Copying exactly, give the lines in the material below from the one with "южнославянска държава" to the one with "Nutzt Etter & Partner KI oder", ends included, and nothing besides.

(Beginning of Material for this task)

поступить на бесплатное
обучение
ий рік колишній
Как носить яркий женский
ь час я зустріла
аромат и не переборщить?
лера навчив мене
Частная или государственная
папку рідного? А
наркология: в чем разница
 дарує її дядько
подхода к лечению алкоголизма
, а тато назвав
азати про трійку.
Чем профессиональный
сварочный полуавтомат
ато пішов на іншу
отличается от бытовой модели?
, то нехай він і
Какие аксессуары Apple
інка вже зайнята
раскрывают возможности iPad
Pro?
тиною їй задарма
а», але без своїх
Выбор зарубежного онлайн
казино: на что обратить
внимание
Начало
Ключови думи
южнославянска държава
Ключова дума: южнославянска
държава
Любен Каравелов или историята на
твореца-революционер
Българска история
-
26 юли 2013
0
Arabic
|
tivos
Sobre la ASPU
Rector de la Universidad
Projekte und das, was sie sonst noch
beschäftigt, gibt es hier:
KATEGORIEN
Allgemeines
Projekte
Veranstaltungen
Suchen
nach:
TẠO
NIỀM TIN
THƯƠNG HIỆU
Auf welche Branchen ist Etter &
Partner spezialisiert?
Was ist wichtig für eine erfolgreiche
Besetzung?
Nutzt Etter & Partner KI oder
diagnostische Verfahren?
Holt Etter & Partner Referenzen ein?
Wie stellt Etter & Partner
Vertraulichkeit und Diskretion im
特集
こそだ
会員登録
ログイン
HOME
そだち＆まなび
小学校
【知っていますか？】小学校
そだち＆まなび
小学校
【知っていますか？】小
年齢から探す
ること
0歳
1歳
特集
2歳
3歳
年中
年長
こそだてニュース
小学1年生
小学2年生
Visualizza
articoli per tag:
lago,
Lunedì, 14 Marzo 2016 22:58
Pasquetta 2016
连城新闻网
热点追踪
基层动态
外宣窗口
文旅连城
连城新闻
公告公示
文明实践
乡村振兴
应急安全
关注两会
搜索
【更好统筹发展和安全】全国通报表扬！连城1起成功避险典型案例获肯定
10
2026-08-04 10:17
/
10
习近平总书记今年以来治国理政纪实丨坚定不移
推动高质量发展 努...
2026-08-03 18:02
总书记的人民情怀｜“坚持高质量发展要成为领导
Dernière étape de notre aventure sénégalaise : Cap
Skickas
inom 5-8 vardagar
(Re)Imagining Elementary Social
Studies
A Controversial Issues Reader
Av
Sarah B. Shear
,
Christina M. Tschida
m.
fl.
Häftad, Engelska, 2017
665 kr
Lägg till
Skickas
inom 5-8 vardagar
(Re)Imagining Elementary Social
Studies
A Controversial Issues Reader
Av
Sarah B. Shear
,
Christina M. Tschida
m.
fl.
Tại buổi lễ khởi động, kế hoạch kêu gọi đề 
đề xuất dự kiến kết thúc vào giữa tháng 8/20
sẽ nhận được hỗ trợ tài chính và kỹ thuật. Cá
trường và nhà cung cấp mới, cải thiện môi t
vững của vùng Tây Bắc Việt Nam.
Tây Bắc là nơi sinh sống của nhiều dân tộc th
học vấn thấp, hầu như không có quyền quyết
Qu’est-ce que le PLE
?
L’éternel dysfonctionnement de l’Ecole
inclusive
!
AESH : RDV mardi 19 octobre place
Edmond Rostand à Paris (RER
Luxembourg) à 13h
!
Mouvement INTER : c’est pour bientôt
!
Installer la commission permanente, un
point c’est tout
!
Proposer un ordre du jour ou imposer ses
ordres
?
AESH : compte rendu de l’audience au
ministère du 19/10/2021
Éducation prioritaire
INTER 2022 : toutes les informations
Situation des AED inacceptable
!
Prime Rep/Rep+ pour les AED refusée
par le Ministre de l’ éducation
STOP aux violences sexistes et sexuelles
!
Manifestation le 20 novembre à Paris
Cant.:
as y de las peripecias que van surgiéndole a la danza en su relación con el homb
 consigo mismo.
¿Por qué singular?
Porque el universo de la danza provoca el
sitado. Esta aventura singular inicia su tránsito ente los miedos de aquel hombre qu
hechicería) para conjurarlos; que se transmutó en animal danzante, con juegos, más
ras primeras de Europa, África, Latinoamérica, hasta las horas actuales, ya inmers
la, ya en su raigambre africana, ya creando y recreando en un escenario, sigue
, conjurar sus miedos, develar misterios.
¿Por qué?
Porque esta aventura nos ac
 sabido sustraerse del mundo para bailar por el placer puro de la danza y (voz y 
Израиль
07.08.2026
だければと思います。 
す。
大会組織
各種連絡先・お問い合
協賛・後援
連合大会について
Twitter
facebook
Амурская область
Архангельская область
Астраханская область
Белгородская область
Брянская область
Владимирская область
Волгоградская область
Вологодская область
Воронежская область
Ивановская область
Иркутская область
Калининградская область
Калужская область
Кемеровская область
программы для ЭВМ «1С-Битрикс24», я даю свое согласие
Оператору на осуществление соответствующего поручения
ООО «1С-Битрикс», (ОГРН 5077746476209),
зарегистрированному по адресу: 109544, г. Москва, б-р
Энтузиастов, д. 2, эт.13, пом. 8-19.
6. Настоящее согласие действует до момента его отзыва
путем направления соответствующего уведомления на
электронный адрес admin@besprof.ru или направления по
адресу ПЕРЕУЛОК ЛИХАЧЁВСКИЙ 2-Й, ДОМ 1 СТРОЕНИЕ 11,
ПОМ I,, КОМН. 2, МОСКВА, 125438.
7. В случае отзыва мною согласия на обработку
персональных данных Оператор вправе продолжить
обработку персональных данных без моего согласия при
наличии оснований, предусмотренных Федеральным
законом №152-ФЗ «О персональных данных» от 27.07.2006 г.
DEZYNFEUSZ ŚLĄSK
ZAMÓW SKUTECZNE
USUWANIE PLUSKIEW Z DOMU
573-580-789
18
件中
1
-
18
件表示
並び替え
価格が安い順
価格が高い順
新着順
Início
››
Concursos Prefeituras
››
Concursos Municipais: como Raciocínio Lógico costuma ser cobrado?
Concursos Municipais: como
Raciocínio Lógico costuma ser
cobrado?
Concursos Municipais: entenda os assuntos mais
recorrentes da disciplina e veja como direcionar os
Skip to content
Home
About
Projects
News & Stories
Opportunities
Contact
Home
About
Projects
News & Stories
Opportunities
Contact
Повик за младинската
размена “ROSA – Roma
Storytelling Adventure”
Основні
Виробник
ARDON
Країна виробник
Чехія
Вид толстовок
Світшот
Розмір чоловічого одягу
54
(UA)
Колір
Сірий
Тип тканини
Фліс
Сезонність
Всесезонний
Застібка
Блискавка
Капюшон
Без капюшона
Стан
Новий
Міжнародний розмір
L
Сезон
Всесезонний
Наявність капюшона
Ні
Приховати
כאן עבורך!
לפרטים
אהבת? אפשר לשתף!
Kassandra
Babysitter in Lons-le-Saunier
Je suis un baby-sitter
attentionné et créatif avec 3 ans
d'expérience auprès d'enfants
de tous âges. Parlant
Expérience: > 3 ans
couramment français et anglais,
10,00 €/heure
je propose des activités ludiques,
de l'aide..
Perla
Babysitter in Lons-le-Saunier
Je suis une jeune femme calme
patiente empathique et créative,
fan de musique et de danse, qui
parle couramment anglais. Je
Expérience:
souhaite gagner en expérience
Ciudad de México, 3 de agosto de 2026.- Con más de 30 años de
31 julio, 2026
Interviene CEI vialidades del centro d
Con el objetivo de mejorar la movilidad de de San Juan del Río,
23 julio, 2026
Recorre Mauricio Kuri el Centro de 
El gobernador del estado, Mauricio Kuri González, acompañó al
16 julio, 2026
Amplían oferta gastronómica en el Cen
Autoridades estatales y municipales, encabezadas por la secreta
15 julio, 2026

(End of Material for this task)

Response to the exercise:
южнославянска държава
Ключова дума: южнославянска
държава
Любен Каравелов или историята на
твореца-революционер
Българска история
-
26 юли 2013
0
Arabic
|
tivos
Sobre la ASPU
Rector de la Universidad
Projekte und das, was sie sonst noch
beschäftigt, gibt es hier:
KATEGORIEN
Allgemeines
Projekte
Veranstaltungen
Suchen
nach:
TẠO
NIỀM TIN
THƯƠNG HIỆU
Auf welche Branchen ist Etter &
Partner spezialisiert?
Was ist wichtig für eine erfolgreiche
Besetzung?
Nutzt Etter & Partner KI oder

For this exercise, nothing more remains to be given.